**What is required:**
Among the entries, which lines carry the string "linecap"? Copy every one.

··········

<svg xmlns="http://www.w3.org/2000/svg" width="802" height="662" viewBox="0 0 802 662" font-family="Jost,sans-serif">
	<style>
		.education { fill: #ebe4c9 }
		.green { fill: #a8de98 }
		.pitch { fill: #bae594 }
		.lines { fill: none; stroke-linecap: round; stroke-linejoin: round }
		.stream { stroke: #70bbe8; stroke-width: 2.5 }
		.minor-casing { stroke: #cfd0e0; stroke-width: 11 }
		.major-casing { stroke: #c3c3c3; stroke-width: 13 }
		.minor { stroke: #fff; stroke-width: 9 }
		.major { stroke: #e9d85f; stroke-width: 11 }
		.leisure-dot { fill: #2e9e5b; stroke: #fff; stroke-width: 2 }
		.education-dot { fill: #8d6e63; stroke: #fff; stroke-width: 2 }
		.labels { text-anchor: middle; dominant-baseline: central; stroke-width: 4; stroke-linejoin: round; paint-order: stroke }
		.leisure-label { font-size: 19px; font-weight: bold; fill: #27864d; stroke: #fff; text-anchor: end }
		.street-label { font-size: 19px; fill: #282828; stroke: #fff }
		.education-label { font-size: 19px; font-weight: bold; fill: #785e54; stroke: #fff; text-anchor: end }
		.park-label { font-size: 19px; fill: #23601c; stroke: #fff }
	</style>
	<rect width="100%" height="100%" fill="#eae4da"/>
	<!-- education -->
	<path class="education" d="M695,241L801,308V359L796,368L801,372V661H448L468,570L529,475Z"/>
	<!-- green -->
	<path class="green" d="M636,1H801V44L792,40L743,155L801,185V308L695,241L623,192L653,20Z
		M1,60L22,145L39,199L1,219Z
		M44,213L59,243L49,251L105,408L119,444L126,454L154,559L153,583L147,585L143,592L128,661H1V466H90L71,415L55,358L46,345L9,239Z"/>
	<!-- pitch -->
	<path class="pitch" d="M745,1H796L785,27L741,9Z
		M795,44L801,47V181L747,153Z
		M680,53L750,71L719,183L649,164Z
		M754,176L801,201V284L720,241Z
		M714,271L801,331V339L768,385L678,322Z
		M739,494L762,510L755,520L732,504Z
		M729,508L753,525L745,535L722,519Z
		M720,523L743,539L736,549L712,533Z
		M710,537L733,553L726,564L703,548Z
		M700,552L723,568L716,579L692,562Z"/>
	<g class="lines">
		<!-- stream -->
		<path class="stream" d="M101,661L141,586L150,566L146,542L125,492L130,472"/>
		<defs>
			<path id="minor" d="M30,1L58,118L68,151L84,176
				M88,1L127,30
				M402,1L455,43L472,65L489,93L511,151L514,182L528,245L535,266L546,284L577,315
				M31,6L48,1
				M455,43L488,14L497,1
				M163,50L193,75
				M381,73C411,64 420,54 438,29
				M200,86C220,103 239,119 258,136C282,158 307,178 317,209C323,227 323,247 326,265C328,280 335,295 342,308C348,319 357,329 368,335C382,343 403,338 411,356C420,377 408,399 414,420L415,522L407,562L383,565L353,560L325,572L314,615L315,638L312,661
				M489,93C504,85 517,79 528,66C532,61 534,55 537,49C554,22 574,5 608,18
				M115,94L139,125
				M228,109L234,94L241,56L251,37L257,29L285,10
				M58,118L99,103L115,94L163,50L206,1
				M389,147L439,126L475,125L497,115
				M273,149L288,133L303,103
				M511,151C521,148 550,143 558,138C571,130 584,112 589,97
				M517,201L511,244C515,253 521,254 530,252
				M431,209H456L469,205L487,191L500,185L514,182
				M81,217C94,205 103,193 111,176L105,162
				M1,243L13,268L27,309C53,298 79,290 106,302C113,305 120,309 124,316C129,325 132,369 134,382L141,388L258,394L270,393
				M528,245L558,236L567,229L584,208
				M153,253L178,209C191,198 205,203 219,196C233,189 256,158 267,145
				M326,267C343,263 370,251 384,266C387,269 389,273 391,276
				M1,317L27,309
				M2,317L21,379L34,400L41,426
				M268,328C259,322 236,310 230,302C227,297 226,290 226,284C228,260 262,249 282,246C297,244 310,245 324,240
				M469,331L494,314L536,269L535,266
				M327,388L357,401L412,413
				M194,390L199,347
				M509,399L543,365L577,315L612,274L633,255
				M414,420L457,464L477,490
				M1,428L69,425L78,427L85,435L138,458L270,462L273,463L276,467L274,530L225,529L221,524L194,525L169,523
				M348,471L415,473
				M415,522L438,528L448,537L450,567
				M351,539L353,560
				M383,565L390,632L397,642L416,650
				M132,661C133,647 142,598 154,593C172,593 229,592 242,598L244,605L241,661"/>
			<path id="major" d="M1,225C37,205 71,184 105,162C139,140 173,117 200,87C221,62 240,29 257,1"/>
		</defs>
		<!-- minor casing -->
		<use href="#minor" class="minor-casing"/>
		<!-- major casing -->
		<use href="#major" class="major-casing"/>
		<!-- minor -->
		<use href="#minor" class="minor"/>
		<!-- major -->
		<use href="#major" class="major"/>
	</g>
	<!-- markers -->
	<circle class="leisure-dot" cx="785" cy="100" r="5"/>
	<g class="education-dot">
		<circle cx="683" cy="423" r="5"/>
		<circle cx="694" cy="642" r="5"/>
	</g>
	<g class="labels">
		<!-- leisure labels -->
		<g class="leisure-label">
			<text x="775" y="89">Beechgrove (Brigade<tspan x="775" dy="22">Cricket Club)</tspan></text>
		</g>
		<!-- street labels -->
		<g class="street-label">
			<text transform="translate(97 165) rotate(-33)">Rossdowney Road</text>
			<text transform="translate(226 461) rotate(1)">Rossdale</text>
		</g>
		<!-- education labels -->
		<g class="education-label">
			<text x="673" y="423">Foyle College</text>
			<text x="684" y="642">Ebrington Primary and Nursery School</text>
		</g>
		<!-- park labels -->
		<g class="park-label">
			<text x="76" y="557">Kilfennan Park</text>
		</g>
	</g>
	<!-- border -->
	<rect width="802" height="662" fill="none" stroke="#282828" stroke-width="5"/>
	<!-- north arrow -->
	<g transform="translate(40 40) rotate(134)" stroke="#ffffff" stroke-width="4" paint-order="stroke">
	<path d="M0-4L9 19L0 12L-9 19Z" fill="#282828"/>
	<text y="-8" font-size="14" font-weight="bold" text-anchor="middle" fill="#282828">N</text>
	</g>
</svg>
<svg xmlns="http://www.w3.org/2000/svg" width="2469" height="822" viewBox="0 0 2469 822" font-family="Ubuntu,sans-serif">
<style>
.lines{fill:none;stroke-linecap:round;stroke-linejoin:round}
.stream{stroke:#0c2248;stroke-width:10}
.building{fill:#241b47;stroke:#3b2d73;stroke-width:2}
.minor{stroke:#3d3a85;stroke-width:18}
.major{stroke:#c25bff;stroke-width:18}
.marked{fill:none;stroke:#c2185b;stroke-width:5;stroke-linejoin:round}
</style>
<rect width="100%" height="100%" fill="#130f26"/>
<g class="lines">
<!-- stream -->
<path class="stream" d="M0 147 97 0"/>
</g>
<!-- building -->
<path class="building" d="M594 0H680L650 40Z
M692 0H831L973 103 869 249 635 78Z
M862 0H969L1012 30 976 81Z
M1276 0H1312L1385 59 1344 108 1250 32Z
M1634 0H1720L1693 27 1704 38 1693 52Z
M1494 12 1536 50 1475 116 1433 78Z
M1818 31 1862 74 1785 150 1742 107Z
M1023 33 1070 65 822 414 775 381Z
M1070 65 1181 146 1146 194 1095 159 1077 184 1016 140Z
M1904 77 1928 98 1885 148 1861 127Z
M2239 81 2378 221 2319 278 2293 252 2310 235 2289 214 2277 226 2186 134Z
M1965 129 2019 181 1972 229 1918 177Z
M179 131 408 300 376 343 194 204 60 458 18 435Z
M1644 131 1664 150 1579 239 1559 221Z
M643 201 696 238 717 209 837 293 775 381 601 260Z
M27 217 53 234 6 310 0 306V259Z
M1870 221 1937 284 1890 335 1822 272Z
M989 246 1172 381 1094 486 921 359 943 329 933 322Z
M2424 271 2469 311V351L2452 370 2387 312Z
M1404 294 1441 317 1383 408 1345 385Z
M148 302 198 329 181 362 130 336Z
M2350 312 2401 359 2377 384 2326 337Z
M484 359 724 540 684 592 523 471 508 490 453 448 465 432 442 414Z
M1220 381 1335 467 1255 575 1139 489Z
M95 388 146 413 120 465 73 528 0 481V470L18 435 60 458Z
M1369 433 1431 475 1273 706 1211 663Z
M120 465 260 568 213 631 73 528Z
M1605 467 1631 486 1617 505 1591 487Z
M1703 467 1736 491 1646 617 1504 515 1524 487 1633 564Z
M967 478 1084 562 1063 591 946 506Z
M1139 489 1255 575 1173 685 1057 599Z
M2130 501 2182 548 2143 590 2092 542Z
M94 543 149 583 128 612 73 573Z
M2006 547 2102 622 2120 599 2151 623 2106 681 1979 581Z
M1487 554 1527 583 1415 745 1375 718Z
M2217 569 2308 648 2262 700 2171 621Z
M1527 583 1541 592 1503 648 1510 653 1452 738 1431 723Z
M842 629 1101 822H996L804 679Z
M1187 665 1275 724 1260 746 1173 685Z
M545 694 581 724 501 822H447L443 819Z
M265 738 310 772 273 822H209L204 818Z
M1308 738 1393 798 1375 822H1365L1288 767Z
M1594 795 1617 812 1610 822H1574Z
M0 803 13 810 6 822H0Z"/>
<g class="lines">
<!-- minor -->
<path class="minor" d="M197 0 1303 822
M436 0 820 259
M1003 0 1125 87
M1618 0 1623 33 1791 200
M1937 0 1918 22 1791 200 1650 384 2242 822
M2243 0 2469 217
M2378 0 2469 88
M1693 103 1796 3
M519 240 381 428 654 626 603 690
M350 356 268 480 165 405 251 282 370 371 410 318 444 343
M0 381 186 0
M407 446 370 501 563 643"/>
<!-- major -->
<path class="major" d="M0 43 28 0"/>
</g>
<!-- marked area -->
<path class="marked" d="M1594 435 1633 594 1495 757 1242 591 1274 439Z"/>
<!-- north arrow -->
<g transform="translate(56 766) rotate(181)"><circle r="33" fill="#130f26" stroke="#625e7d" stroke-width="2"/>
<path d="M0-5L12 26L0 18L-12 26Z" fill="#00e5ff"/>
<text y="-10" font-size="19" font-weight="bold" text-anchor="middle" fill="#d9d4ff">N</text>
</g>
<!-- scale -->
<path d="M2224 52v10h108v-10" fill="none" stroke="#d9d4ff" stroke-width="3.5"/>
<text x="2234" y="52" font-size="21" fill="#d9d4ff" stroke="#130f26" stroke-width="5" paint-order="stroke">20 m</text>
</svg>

··········

**Solution to the exercise:**
		.lines { fill: none; stroke-linecap: round; stroke-linejoin: round }
.lines{fill:none;stroke-linecap:round;stroke-linejoin:round}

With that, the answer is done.